Le lundi 12 mai dernier, la première conférence de l’Union africaine sur la dette s’est ouverte à Lomé au Togo. Claver Gatete, secrétaire général adjoint des Nations unies, et secrétaire exécutif de la Commission économique pour l’Afrique (CEA), était parmi les personnalités présentes. Que retenir de son intervention ?
Sur tout le continent, l’accès aux financements concessionnels se réduit, tandis que l’escalade des tarifs douaniers affaiblit l’accès au marché des produits africains. Pour nombre de pays, cela se traduit par des coûts d’emprunt plus élevés, une baisse des recettes d’exportation et des budgets plus serrés, à un moment où l’expansion budgétaire est essentielle à une croissance inclusive.
En effet, l’Afrique n’est pas seulement confrontée à une crise de la dette; elle est confrontée à une crise du développement, une crise dans laquelle le service de la dette entre en concurrence directe avec la santé, l’éducation, les infrastructures et le droit fondamental au développement. La question qui se pose selon Claver Gatete est : « De quel type de solution avons-nous besoin et dans quel délai pouvons-nous la mettre en œuvre ? ».

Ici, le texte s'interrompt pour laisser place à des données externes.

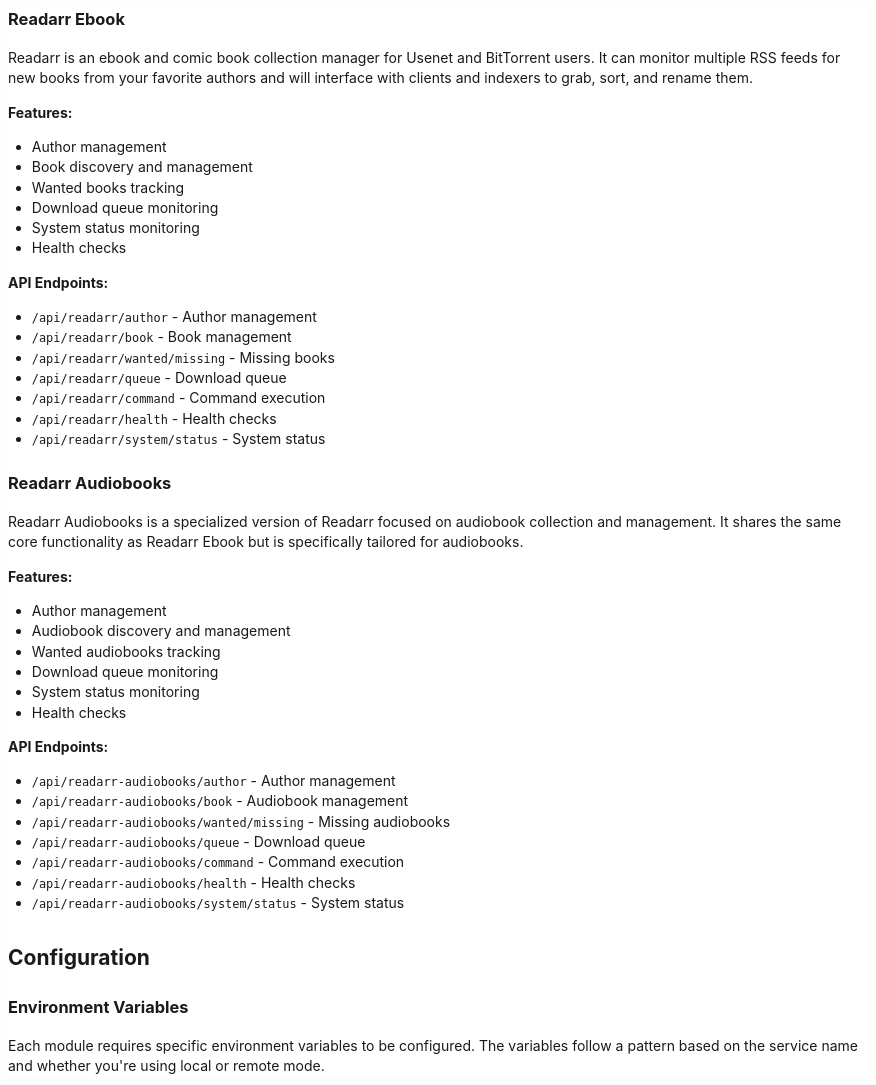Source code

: ### Readarr Ebook

Readarr is an ebook and comic book collection manager for Usenet and BitTorrent users. It can monitor multiple RSS feeds for new books from your favorite authors and will interface with clients and indexers to grab, sort, and rename them.

**Features:**
- Author management
- Book discovery and management
- Wanted books tracking
- Download queue monitoring
- System status monitoring
- Health checks

**API Endpoints:**
- `/api/readarr/author` - Author management
- `/api/readarr/book` - Book management
- `/api/readarr/wanted/missing` - Missing books
- `/api/readarr/queue` - Download queue
- `/api/readarr/command` - Command execution
- `/api/readarr/health` - Health checks
- `/api/readarr/system/status` - System status

### Readarr Audiobooks

Readarr Audiobooks is a specialized version of Readarr focused on audiobook collection and management. It shares the same core functionality as Readarr Ebook but is specifically tailored for audiobooks.

**Features:**
- Author management
- Audiobook discovery and management
- Wanted audiobooks tracking
- Download queue monitoring
- System status monitoring
- Health checks

**API Endpoints:**
- `/api/readarr-audiobooks/author` - Author management
- `/api/readarr-audiobooks/book` - Audiobook management
- `/api/readarr-audiobooks/wanted/missing` - Missing audiobooks
- `/api/readarr-audiobooks/queue` - Download queue
- `/api/readarr-audiobooks/command` - Command execution
- `/api/readarr-audiobooks/health` - Health checks
- `/api/readarr-audiobooks/system/status` - System status

## Configuration

### Environment Variables

Each module requires specific environment variables to be configured. The variables follow a pattern based on the service name and whether you're using local or remote mode.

Premièrement , l’on doit repenser la dette comme un outil de développement et non de destruction. Il faut garder à l’esprit que la dette n’est pas intrinsèquement mauvaise ; ce qui compte, c’est à quoi elle sert. À cet égard, la CEA défend une approche de développement, dans laquelle les emprunts sont liés à des investissements productifs dans l’énergie, les infrastructures, l’industrie et les services connexes.
“En termes simples, nous devons cesser d’emprunter pour consommer et plutôt emprunter pour transformer”, recommande Claver Gatete. Deuxièmement, il recommande d’approfondir la transparence et renforcer la gestion de la dette. L’Afrique a besoin de stratégies globales, propres à chaque pays, qui prennent en compte tous les passifs, y compris ceux des entreprises publiques.
La transparence doit évoluer vers une culture de responsabilité, instaurant un climat de confiance avec les citoyens et les investisseurs. La CEA travaille en étroite collaboration avec les gouvernements africains pour fournir un soutien technique, des analyses de la dette et des outils numériques de gestion de la dette pour soutenir cette démarche.
Troisièmement, monsieur Gatete rappelle qu’il faut réformer de toute urgence l’architecture financière mondiale. Malheureusement, le système actuel n’est plus adapté à ces objectifs. Le Cadre commun du G20 doit être transformé pour devenir prévisible, inclusif et équitable.
Elle doit également accueillir les pays à revenu intermédiaire, inviter les créanciers privés à la table des négociations dès le début et être guidée par les neuf principes fondamentaux de l’Onu; de la durabilité à l’immunité souveraine.
« Dans cet esprit, nous devons accélérer la création de l’Agence africaine de notation de crédit, une institution qui comprenne les réalités de l’Afrique, reflète son potentiel et rétablit l’équité dans la perception mondiale du risque africain”, affirme Claver Gatete.
Son objectif n’est pas de remplacer les agences de notation existantes, mais de les compléter par une plus grande transparence. Quatrièmement, il est impératif de développer la finance innovante et verte. L’Afrique doit montrer l’exemple en déployant des instruments tels que les obligations vertes, les obligations bleues et la dette liée à la durabilité pour débloquer des capitaux alignés sur le climat.
De plus, les échanges de dette contre le climat et de dette contre la nature offrent des moyens d’alléger la pression budgétaire, tout en investissant pour la planète. Des pays comme le Cap-Vert, le Gabon, les Seychelles et le Maroc montrent déjà la voie, et la CEA reste déterminée à fournir le soutien technique nécessaire, à renforcer les capacités et à promouvoir des initiatives telles que la Coalition pour une dette durable.
Cinquièmement, aucune solution n’est complète sans un renforcement de la mobilisation des ressources nationales. « Cela signifie élargir et numériser notre assiette fiscale, combler les fuites, exploiter la technologie et lutter contre les flux financiers illicites qui coûtent à l’Afrique plus de 88 milliards de dollars chaque année”, martèle Claver Gatete.
Cela nécessite également le développement de marchés de capitaux robustes et inclusifs, capables de canaliser l’épargne intérieure vers des investissements productifs, de fournir un financement à long terme au secteur privé et de réduire la dépendance à l’égard de la dette extérieure.
“N’oublions pas la ZLECA, qui constitue la réponse structurelle la plus puissante de l’Afrique. En créant un marché africain unique de 1,5 milliard de personnes, il peut stimuler les chaînes de valeur régionales, l’industrialisation, la création d’emplois et la mobilisation des recettes; réduisant ainsi la dépendance à l’égard des emprunts extérieurs et renforçant la résilience budgétaire”, a ajouté le secrétaire exécutif de la CEA.